** Opening Material to process block **

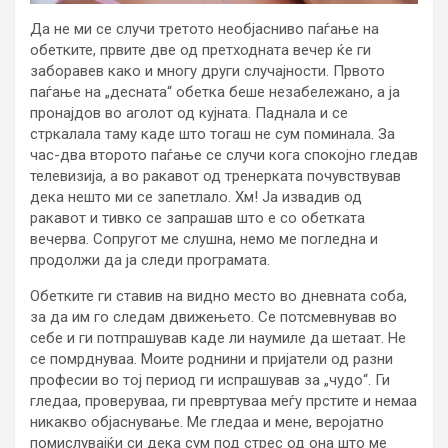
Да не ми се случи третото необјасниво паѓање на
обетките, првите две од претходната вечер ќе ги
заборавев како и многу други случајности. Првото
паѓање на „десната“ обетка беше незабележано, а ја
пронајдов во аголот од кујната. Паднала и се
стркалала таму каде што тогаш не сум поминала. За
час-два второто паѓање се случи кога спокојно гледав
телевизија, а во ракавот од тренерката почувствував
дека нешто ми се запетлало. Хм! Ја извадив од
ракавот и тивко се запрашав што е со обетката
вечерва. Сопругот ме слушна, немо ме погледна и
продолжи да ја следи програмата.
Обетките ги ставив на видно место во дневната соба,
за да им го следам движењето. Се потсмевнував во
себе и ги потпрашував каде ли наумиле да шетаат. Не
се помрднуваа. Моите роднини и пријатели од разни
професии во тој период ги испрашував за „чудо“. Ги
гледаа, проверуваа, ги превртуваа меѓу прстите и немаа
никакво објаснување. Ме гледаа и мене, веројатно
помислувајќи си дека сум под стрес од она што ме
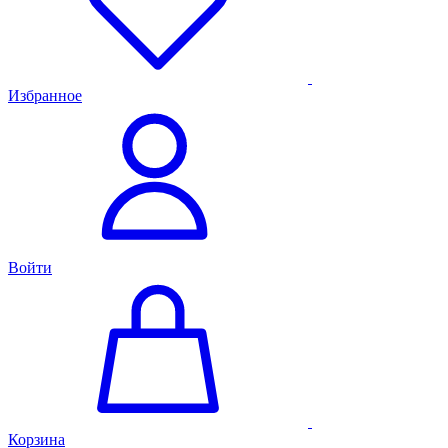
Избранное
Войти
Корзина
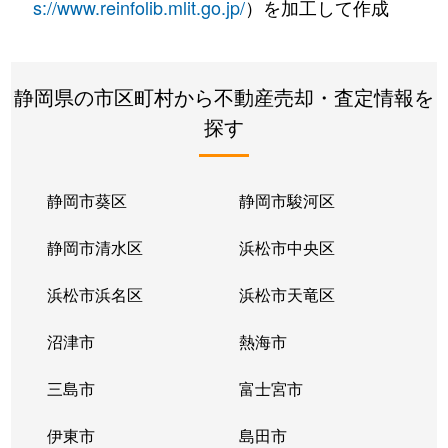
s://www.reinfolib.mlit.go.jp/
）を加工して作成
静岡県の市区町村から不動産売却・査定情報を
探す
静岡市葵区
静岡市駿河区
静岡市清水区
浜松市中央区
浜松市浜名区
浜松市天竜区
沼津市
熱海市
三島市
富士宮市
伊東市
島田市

** Closing Material to process block **

### Work item
Determine how many lines in the data above include the word "каде", and state that number only.

### Task solution
2